Le siècle des Lumières introduisit de nouvelles dimensions dans le sens d’une meilleure équité fiscale. L’idée de l’absolutisme fiscal se dissipa au profit du caractère bilatéral de l’impôt. Ce dernier n’est légitime qu’à condition d’être consenti par les individus et d’avoir comme contrepartie la protection de leur vie, de leurs libertés et de leurs biens.
Cette idée fut véhiculée tant par Montesquieu qu’Adam Smith pour qui les fonctions de l’État étaient limitatives. Selon ce dernier, fondateur du libéralisme, les tâches de l’État sont résiduelles et les citoyens ne sont tenus à supporter les dépenses publiques que selon les avantages que leur procure l’État. Dans la vision libérale, l’impôt est un échange, à l’opposé des théories socialistes selon lesquelles il convient de redistribuer les revenus et les richesses afin d’accomplir les réformes sociales.
Et puis, il y a eu, bien sûr, les théories totalitaires et sacrificielles, tels le Marxisme et la National-socialisme, selon lesquelles l’État est un être supérieur à l’individu, c’est-à-dire un corps doté d’une vie propre qui l’exonère de toute justification de l’impôt
L’impôt a revêtu des significations très différentes dans l’histoire.
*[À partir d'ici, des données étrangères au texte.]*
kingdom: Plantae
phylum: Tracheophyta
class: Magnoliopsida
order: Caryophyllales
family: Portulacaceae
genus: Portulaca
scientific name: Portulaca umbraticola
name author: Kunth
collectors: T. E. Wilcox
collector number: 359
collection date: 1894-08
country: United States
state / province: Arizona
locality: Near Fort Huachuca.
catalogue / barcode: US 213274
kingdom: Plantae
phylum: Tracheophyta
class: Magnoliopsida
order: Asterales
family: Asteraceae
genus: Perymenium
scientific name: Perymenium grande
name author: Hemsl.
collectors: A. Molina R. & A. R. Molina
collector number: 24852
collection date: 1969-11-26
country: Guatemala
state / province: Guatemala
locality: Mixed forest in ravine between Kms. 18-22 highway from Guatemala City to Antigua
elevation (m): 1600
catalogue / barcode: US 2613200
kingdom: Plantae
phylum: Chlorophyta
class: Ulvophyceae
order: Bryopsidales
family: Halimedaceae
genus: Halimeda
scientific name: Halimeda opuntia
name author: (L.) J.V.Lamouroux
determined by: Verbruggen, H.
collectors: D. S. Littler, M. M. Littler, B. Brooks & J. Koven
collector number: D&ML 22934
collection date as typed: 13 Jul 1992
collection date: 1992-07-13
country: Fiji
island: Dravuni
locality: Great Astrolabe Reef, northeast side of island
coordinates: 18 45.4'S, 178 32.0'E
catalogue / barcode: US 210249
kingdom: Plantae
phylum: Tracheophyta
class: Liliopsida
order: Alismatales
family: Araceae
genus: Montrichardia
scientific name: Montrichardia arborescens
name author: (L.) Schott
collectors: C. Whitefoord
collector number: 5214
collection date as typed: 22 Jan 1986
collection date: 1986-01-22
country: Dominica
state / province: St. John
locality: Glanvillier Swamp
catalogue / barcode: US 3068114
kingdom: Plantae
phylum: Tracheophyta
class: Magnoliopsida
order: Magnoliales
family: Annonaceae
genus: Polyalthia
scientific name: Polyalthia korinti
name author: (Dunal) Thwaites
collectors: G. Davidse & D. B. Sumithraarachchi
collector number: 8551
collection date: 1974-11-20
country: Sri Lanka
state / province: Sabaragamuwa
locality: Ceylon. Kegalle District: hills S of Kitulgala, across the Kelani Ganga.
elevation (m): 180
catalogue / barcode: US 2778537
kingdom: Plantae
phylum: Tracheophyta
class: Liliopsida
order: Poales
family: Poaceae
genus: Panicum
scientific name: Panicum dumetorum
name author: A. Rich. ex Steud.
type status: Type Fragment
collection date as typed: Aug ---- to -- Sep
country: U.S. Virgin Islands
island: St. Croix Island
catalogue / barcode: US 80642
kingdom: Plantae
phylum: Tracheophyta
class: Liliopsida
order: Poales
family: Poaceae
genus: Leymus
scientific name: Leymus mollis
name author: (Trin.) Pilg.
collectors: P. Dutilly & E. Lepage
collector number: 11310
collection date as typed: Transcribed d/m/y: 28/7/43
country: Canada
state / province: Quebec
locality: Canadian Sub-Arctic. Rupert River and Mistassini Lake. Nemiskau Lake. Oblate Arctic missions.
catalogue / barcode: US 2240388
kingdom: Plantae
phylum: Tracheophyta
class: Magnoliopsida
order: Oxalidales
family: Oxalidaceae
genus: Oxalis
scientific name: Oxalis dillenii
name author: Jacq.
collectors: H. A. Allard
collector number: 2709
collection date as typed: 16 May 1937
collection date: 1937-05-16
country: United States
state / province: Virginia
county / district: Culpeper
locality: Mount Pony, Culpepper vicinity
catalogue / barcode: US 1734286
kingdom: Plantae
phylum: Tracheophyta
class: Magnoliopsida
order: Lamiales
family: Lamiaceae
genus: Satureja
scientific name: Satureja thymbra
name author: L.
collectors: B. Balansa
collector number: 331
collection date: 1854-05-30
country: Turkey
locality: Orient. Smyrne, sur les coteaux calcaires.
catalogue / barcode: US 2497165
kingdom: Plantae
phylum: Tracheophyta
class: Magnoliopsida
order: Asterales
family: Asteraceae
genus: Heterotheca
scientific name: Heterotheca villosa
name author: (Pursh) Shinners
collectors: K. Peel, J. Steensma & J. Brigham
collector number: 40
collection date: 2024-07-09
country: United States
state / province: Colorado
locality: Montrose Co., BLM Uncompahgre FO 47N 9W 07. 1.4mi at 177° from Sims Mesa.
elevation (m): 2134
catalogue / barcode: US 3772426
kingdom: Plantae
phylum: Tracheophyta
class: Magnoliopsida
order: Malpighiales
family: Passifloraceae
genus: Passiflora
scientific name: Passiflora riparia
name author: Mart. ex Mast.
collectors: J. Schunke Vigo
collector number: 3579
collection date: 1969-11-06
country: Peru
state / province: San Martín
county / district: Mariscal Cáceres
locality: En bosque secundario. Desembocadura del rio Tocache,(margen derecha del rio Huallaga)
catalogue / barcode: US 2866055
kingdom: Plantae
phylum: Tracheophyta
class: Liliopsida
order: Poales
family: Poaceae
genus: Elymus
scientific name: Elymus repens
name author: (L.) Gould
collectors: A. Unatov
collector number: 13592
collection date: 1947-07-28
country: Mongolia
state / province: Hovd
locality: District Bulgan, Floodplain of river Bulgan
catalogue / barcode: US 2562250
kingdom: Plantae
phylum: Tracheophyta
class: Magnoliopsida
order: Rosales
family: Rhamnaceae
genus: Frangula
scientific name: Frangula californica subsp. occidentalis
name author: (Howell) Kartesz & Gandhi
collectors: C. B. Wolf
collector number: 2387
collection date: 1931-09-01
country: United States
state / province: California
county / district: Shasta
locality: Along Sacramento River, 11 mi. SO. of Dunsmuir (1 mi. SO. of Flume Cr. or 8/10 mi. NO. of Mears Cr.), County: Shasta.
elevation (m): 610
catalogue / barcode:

Il fut, tout d’abord, un indice de sujétion et d’asservissement. Il acquit ensuite un caractère commutatif, c’est-à-dire qu’il ne devint légitime qu’à la condition d’avoir des contreparties satisfaisantes. Ce n’est qu’au cours du 20e siècle que l’impôt est devenu un outil de réaménagement des richesses nationales. Au cours des prochaines années, une question fondamentale va conditionner la fiscalité des personnes physiques : selon quel gradient l’impôt doit-il conserver son caractère d’outil de solidarité ou doit-il, au contraire, revêtir un rôle de stimulant, selon l’optique des pays anglo-saxons ? Doit-il être moral ou une sanction pénale, redistributif ou incitatif ? Ces questions sont sans réponses définitives. Elles sont posées depuis des milliers d’années.